Speech Recognition and Closed Caption Searches for Internet Video Archives

Technology has enabled digitization of both new videos and those that predate the Internet for online streaming.  With more videos becoming available on the Internet, websites are developing speech recognition technology that may eventually lead to closed caption searches - a useful tool for canvassing video content. Google Audio Indexing for YouTube Closed Captioning

The BBC reported that Google has expanded its closed captioning technology, Google Audio Indexing (Gaudi), to all of the English language content on its subsidiary website YouTube.  Subtitles can be embedded in videos during the uploading process, and anyone can request the addition of captions for videos with clearly spoken audio tracks.  Only English language content is supported for now, but the written captions can be translated to other languages.  Intended to make YouTube accessible for the hard of hearing, this technology also has great potential for increased video searchability.


The movie and television show streaming web site Hulu is expanding its search features by including a caption search for its closed captioned programs.  Most of its news programming and talk shows do not yet have closed captioning, but Hulu may expand the feature to include all of its content.  Once this is in place, Hulu would be a useful resource for conducting research on public figures by making their television appearances easier to find.

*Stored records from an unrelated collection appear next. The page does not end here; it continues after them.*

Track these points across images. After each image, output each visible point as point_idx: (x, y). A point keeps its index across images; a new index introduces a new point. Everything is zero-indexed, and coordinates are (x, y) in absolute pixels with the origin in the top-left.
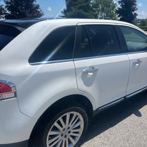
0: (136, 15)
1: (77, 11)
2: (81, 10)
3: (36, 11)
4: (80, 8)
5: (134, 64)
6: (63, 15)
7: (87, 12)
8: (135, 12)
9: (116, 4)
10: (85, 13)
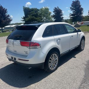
0: (63, 18)
1: (31, 17)
2: (33, 17)
3: (8, 18)
4: (33, 16)
5: (71, 37)
6: (23, 20)
7: (37, 18)
8: (62, 16)
9: (51, 12)
10: (36, 18)
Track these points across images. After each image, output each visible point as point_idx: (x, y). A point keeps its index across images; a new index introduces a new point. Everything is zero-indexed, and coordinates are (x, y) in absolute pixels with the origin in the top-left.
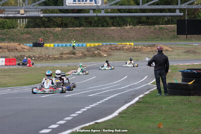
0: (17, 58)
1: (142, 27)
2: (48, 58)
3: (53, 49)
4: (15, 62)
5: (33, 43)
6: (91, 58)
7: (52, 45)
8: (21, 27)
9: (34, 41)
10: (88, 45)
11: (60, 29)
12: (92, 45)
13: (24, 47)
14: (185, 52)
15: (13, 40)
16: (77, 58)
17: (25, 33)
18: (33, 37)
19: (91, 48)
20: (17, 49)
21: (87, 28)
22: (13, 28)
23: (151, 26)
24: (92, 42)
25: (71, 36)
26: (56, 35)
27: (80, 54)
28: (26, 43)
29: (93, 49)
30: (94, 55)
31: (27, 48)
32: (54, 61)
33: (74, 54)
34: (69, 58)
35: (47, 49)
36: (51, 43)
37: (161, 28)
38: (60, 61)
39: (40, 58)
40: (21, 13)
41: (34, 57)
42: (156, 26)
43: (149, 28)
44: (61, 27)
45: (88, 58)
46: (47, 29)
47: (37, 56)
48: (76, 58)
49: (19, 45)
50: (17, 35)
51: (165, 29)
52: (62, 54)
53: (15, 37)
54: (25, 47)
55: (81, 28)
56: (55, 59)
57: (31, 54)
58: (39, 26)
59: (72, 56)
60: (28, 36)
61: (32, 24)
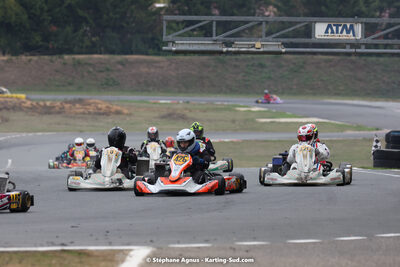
1: (35, 58)
14: (163, 117)
23: (54, 58)
37: (79, 63)
42: (66, 57)
43: (52, 61)
51: (86, 64)
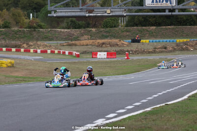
0: (117, 52)
2: (143, 52)
3: (148, 44)
4: (115, 55)
5: (132, 40)
6: (180, 52)
7: (147, 41)
8: (122, 26)
9: (133, 38)
10: (178, 40)
11: (154, 27)
12: (181, 40)
13: (123, 42)
15: (115, 37)
16: (168, 52)
17: (125, 31)
18: (132, 34)
19: (180, 43)
20: (117, 45)
21: (177, 27)
22: (115, 27)
24: (182, 39)
25: (164, 34)
26: (151, 32)
27: (171, 49)
28: (125, 39)
29: (182, 44)
30: (182, 50)
31: (127, 44)
32: (148, 54)
33: (166, 48)
34: (162, 52)
35: (143, 44)
36: (147, 39)
38: (154, 54)
39: (136, 52)
40: (107, 12)
41: (131, 51)
44: (155, 26)
45: (177, 52)
46: (144, 27)
47: (134, 50)
48: (166, 52)
49: (120, 41)
50: (118, 33)
52: (156, 48)
53: (116, 35)
54: (125, 43)
55: (172, 27)
56: (149, 52)
57: (129, 49)
58: (137, 25)
59: (164, 50)
60: (128, 34)
61: (131, 24)
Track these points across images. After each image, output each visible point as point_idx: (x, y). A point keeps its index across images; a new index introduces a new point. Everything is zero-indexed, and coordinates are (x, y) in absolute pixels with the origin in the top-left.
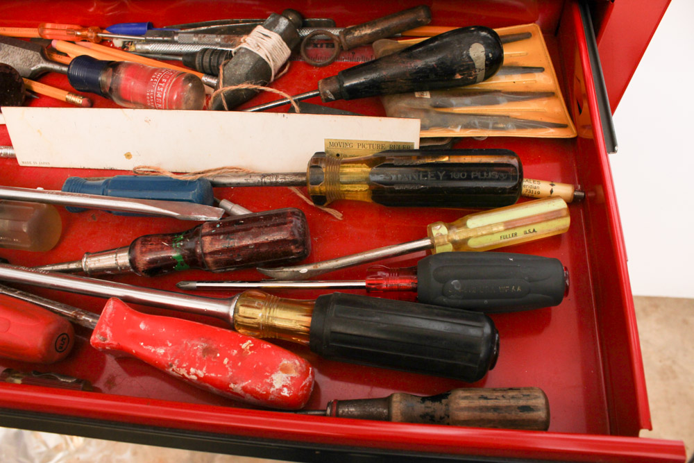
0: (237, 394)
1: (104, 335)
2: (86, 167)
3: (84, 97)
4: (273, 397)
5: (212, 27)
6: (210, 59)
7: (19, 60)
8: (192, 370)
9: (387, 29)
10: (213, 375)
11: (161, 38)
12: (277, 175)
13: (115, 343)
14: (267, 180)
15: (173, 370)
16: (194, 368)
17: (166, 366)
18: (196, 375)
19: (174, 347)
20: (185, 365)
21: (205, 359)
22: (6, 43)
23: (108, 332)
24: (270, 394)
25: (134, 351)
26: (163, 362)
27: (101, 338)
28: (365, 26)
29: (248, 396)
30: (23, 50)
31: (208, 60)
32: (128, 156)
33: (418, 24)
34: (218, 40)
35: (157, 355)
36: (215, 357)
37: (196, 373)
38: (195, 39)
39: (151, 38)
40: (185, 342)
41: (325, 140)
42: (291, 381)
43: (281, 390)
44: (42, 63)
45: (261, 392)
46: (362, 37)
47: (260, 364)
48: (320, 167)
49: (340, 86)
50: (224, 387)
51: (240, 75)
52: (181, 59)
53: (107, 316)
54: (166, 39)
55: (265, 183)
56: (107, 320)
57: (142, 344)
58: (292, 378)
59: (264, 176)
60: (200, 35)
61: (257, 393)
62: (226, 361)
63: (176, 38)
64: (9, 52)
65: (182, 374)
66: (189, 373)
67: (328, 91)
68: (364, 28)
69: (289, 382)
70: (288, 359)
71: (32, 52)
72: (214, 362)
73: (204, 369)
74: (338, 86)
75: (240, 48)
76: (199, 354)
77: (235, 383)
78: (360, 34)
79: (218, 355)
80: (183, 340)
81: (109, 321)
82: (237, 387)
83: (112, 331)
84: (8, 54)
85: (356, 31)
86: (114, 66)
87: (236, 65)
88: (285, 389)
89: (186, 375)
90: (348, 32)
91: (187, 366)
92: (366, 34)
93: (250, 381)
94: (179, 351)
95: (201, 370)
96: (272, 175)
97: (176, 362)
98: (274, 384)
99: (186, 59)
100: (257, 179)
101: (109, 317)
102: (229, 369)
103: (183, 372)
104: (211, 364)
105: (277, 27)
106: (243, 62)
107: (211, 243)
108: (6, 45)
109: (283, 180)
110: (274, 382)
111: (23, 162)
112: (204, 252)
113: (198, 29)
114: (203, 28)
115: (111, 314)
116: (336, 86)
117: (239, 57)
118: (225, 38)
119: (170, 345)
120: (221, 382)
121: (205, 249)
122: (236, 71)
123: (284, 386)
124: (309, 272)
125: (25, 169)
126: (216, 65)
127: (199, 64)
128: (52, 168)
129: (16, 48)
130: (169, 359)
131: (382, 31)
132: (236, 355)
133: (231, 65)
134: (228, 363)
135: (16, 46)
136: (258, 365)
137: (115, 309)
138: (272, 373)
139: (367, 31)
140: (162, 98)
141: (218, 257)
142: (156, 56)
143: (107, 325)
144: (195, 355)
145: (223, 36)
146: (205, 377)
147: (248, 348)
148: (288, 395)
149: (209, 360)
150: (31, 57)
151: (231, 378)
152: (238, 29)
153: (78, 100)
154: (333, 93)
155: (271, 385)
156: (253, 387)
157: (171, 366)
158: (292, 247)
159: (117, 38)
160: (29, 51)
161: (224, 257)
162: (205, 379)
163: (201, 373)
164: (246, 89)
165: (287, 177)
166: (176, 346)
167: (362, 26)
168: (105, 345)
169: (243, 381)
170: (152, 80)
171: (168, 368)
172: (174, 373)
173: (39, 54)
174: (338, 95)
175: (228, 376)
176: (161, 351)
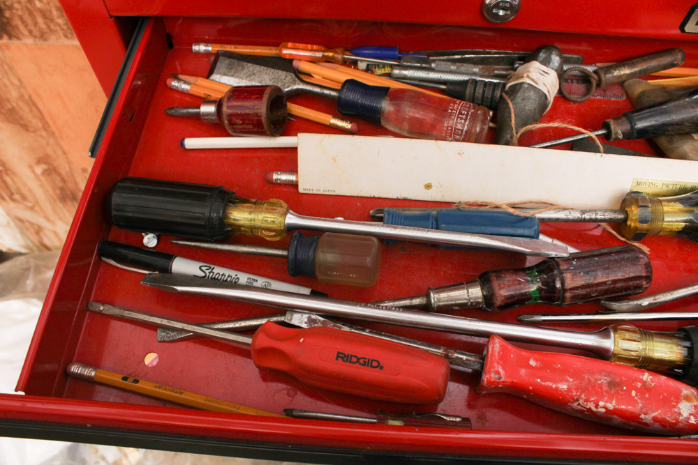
0: (646, 424)
1: (498, 373)
2: (377, 196)
3: (351, 123)
4: (681, 425)
5: (466, 56)
6: (484, 91)
7: (268, 80)
8: (601, 403)
9: (645, 71)
10: (623, 407)
11: (419, 65)
12: (595, 211)
13: (509, 380)
14: (587, 216)
15: (579, 404)
16: (603, 401)
17: (571, 400)
18: (604, 407)
19: (575, 382)
20: (593, 399)
21: (612, 392)
22: (251, 63)
23: (501, 370)
24: (679, 422)
25: (531, 388)
26: (568, 397)
27: (497, 376)
28: (624, 66)
29: (657, 425)
30: (273, 70)
31: (481, 91)
32: (428, 186)
33: (672, 65)
34: (476, 70)
35: (560, 390)
36: (622, 390)
37: (605, 405)
38: (453, 67)
39: (409, 64)
40: (586, 377)
41: (634, 179)
42: (695, 409)
43: (689, 418)
44: (299, 84)
45: (671, 421)
46: (620, 76)
47: (665, 394)
48: (648, 207)
49: (632, 127)
50: (634, 417)
51: (530, 110)
52: (443, 87)
53: (496, 355)
54: (424, 65)
55: (585, 219)
56: (497, 358)
57: (539, 380)
58: (695, 406)
59: (583, 212)
60: (458, 64)
61: (667, 422)
62: (633, 393)
63: (433, 65)
64: (255, 71)
65: (588, 407)
66: (597, 406)
67: (619, 132)
68: (623, 68)
69: (694, 411)
70: (686, 389)
71: (284, 73)
72: (621, 395)
73: (614, 402)
74: (629, 127)
75: (523, 83)
76: (605, 388)
77: (646, 414)
78: (619, 74)
79: (625, 388)
80: (584, 375)
81: (499, 359)
82: (647, 417)
83: (503, 369)
84: (254, 74)
85: (616, 70)
86: (383, 92)
87: (523, 99)
88: (692, 417)
89: (594, 409)
90: (608, 70)
91: (595, 400)
92: (624, 74)
93: (660, 411)
94: (583, 385)
95: (611, 403)
96: (590, 211)
97: (583, 396)
98: (682, 413)
99: (452, 88)
100: (576, 215)
101: (499, 355)
102: (639, 401)
103: (591, 406)
104: (620, 397)
106: (529, 98)
107: (572, 280)
109: (603, 217)
110: (681, 411)
111: (304, 189)
112: (565, 287)
113: (451, 57)
114: (456, 57)
115: (499, 352)
116: (627, 127)
117: (524, 92)
118: (482, 69)
119: (571, 380)
120: (632, 413)
121: (566, 285)
122: (525, 106)
123: (691, 414)
124: (650, 304)
125: (306, 196)
126: (490, 97)
127: (470, 94)
128: (336, 196)
129: (262, 67)
130: (574, 394)
131: (640, 72)
132: (641, 387)
133: (518, 99)
134: (636, 395)
135: (263, 65)
136: (664, 396)
137: (502, 347)
138: (678, 403)
139: (626, 71)
141: (577, 292)
142: (412, 82)
143: (499, 364)
144: (602, 389)
145: (480, 67)
146: (614, 409)
147: (649, 380)
148: (695, 423)
149: (617, 392)
150: (283, 77)
151: (641, 409)
152: (491, 60)
153: (347, 125)
154: (623, 133)
155: (680, 414)
156: (664, 416)
157: (577, 400)
158: (644, 283)
159: (362, 61)
160: (280, 72)
161: (583, 292)
162: (615, 411)
163: (611, 406)
164: (556, 128)
165: (606, 214)
166: (579, 381)
167: (621, 67)
168: (499, 383)
169: (654, 412)
170: (450, 111)
171: (572, 403)
172: (579, 407)
173: (293, 74)
174: (627, 136)
175: (638, 408)
176: (564, 387)
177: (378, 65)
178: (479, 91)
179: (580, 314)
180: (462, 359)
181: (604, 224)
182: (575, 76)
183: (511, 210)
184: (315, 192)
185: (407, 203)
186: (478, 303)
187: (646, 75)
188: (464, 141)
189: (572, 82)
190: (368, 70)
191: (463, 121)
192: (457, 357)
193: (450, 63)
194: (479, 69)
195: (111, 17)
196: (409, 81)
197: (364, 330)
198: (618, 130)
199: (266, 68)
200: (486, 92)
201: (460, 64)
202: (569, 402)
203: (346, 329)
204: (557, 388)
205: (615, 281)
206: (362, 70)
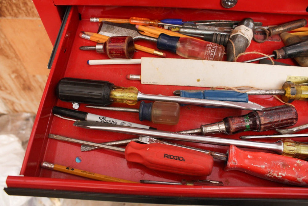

Since the feature is still in beta testing, searches can only be performed for a one show at a time and works as follows:

  • After selecting a show or program with closed captioning, you are given the option to search under a "Captions" tab.
  • The search results will let you know which episodes the search word or phrase appears with links directly to the segment.
  • Results are also presented in a popularity graph that shows which parts of the episode have been viewed the most. Occurrences where the search term is in the episode will be highlighted in the same graph for comparison.